# MOVING TO VEGAS



## shay_ (Sep 22, 2007)

im moving to north las vegas . does anyone know if i can take my tortoise with me with out breaking the law , im moving into clark county


----------



## Vegas Chad (Sep 22, 2007)

Nooooo problem mon 

They are native to here; so it is not a problem. 

Here is a link to the local tort group. 
http://www.tortoisegroup.org/

Its a great time to buy down here in Vegas! 



shay_ said:


> im moving to north las vegas . does anyone know if i can take my tortoise with me with out breaking the law , im moving into clark county


----------



## Jacqui (Sep 22, 2007)

Just curious...you that have the permits for your DTs...when you move, do you have to notify them of your new addy?


----------



## shay_ (Sep 22, 2007)

Jacqui said:


> Just curious...you that have the permits for your DTs...when you move, do you have to notify them of your new addy?

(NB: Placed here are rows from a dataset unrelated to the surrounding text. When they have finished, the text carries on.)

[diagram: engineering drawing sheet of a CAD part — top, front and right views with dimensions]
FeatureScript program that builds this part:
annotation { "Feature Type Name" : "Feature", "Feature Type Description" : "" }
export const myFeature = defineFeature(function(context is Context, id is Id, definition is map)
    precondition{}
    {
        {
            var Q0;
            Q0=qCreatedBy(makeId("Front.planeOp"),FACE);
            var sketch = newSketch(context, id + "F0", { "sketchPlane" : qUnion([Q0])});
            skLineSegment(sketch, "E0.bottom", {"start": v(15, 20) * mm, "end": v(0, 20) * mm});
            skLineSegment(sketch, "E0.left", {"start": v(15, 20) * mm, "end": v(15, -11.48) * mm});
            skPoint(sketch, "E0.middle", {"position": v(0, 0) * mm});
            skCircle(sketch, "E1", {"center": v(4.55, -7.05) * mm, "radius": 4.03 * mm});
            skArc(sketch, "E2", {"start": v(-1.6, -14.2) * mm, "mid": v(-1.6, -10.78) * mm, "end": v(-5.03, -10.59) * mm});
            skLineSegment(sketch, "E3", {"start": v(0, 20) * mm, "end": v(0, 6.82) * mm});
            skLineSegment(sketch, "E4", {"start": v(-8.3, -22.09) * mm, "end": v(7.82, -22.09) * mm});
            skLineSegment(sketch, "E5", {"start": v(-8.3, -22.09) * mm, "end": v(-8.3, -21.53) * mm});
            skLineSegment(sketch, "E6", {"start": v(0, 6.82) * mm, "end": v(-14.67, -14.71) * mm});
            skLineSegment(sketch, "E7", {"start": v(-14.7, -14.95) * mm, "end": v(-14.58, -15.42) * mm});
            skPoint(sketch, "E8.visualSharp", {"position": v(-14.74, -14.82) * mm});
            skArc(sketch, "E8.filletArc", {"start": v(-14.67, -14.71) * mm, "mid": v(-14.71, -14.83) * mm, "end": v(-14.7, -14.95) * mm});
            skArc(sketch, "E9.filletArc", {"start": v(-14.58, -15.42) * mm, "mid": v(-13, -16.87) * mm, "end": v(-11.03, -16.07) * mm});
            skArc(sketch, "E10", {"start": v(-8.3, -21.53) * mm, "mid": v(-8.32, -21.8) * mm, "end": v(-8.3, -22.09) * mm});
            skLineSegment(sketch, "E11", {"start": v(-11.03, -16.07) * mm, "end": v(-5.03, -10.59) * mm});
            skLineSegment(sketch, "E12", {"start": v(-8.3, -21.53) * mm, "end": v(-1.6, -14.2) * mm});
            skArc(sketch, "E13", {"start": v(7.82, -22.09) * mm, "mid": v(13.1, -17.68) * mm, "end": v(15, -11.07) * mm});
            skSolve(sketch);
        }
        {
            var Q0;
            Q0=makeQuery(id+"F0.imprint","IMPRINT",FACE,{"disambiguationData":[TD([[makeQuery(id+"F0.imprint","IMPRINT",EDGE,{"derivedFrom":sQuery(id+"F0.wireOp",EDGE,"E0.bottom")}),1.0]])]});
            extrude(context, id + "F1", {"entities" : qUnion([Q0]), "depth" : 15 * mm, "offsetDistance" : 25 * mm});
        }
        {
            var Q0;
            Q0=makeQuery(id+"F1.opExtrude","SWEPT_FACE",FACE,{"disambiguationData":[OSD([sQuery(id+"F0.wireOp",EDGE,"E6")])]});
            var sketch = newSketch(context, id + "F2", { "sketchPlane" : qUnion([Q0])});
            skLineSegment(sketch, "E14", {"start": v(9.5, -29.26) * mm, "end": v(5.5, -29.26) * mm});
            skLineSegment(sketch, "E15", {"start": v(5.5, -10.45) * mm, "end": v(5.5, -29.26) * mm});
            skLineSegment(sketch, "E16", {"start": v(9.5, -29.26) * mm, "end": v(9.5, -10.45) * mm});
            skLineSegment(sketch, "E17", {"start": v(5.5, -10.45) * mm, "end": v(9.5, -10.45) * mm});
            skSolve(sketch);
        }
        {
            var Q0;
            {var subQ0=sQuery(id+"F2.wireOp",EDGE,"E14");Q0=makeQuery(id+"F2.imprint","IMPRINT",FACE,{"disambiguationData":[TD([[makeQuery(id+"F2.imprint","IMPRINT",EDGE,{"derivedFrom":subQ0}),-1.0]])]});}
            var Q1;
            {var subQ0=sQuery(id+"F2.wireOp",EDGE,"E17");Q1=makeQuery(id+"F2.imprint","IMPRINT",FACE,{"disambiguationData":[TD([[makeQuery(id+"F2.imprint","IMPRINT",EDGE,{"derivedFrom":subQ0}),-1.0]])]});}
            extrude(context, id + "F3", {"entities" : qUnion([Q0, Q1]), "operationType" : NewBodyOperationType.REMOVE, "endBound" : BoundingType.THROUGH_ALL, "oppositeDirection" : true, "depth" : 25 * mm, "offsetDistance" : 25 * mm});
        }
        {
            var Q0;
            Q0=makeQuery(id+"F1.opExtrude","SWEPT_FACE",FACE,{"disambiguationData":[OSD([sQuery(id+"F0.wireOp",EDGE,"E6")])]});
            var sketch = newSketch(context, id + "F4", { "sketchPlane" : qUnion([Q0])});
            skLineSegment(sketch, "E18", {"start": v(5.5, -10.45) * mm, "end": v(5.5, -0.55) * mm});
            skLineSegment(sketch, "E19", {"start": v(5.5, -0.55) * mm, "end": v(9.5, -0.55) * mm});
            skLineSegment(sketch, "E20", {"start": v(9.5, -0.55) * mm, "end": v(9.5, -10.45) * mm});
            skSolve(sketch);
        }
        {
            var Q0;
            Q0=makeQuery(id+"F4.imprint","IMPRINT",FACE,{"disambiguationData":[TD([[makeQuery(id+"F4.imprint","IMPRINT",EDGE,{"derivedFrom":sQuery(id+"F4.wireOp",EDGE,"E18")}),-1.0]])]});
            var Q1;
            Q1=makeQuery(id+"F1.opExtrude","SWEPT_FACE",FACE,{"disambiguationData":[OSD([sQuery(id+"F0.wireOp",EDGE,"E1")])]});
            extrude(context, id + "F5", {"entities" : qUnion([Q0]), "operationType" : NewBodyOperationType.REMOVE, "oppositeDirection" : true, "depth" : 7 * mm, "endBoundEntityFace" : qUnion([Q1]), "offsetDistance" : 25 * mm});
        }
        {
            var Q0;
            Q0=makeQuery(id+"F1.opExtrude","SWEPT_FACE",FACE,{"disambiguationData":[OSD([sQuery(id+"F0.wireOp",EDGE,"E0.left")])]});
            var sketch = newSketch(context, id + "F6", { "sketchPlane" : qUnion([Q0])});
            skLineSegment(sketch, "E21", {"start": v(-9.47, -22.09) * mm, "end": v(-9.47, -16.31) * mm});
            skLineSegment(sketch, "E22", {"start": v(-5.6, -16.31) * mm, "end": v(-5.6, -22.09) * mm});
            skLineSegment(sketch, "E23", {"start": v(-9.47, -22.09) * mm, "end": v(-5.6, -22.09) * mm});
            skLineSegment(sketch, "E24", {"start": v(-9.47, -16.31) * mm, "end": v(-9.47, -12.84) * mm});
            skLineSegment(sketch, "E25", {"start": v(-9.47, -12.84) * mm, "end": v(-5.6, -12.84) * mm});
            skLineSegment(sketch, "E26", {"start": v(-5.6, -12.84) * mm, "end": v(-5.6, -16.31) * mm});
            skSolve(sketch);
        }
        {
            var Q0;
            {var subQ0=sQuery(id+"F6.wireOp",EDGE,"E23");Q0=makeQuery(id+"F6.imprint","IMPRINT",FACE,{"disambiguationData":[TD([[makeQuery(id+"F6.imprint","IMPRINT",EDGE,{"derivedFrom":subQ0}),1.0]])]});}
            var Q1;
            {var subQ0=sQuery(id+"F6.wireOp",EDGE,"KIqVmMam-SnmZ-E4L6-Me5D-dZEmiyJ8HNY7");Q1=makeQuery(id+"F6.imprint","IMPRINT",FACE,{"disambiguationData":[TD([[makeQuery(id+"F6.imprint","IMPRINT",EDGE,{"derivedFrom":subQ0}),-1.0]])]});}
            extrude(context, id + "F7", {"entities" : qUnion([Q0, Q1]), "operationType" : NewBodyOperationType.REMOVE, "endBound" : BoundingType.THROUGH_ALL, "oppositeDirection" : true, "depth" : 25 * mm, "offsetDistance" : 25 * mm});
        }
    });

i do have permit for goober.
and i request for a new permit app. and place my new add. on it and at the top i put his old tag number and that i have moved to a new add


----------



## shay_ (Sep 22, 2007)

Vegas Chad said:


> Nooooo problem mon
> 
> They are native to here; so it is not a problem.
> 
> ...






so i can take him even tho hes s cali. desert tortoise????


----------



## Josh (Sep 23, 2007)

the desert tortoise is native to the sonoran and mohave deserts which occupy portions of CA, NV, AZ, UT, etc. if your DT was happy in SoCal he will probably be fine in Las Vegas. just make sure he has a place to get out of the heat and watch low nightly temperatures


----------



## shay_ (Sep 23, 2007)

josh said:


> the desert tortoise is native to the sonoran and mohave deserts which occupy portions of CA, NV, AZ, UT, etc. if your DT was happy in SoCal he will probably be fine in Las Vegas. just make sure he has a place to get out of the heat and watch low nightly temperatures



awsome . yeah goober has his own dog house lol and i have an inside enclouser for when im not home . i just dunno where to get him re-restigered


----------



## Vegas Chad (Sep 24, 2007)

Sure thing... They are the same type o tort.. Just in a different area. you might want to keep him inside in a cool area of your house for the winter if you are going to move during the winter... Letting him go in the yard during winter might be rather hard on the lil dude. 



shay_ said:


> Vegas Chad said:
> 
> 
> > Nooooo problem mon
> ...


----------



## Bansh88 (Sep 24, 2007)

Don't worry about it. Especially in Nevada.

Lucky you! Lots of sweet guns you can buy in NV.


----------



## shay_ (Sep 24, 2007)

Bansh88 said:


> Don't worry about it. Especially in Nevada.
> 
> Lucky you! Lots of sweet guns you can buy in NV.





hahahahahh i might look into it


----------